» Data shown
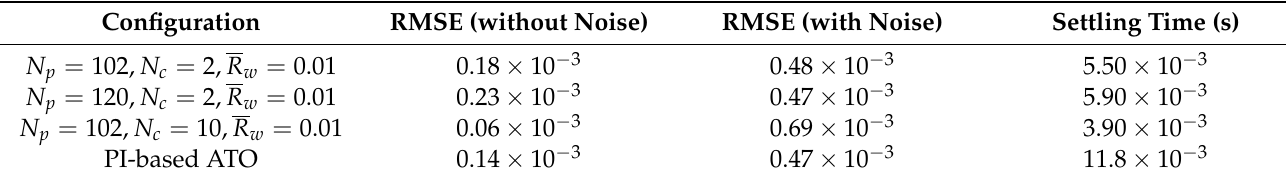
Table 4. RMSE and settling time in the experimental HIL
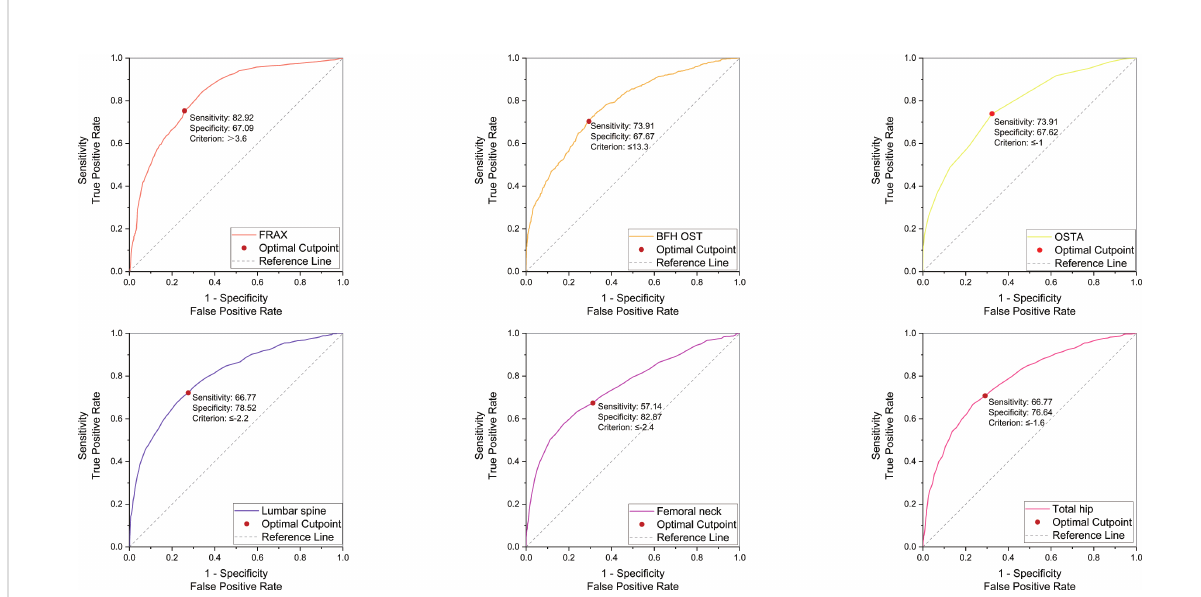
FIGURE 3 ROC curve of the FRAX without BMD, BFH-OST, OSTA, and BMD T-score (femoral neck, total hip, and lumbar spine) for identifying PNOVFs with optimal cutoff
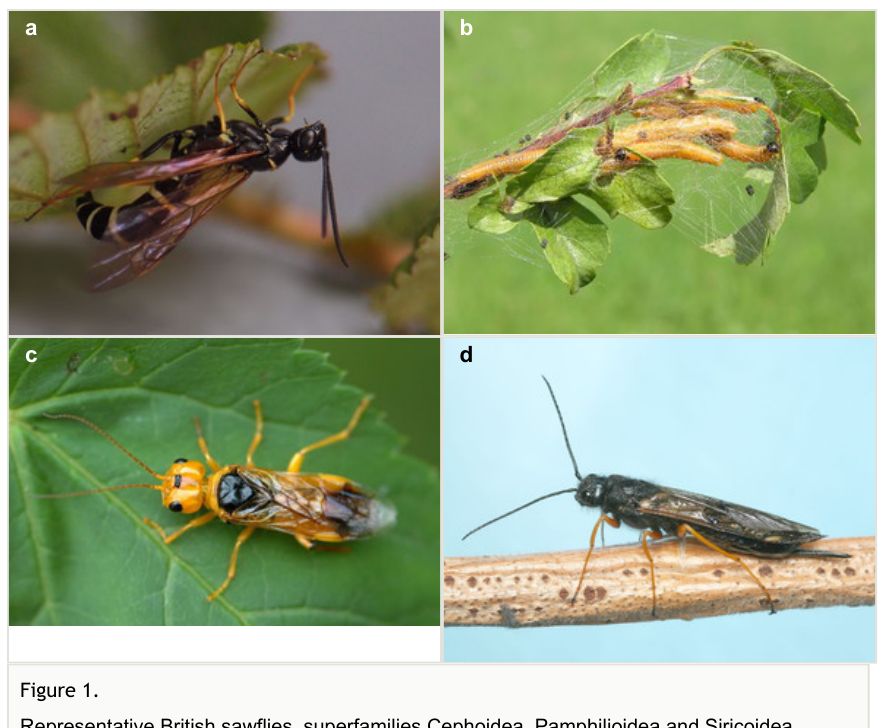
Figure 1. Representative British sawflies, superfamilies Cephoidea, Pamphilioidea and Siricoidea. a : Cephidae, Phylloecus xanthostoma (G.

» The task
Nothing but the text of the listing should be set down, exactly, with the pictures left behind.

» Output of the exercise
Table 4. RMSE and settling time in the experimental HIL
FIGURE 3 ROC curve of the FRAX without BMD, BFH-OST, OSTA, and BMD T-score (femoral neck, total hip, and lumbar spine) for identifying PNOVFs with optimal cutoff
Figure 1. Representative British sawflies, superfamilies Cephoidea, Pamphilioidea and Siricoidea. a : Cephidae, Phylloecus xanthostoma (G.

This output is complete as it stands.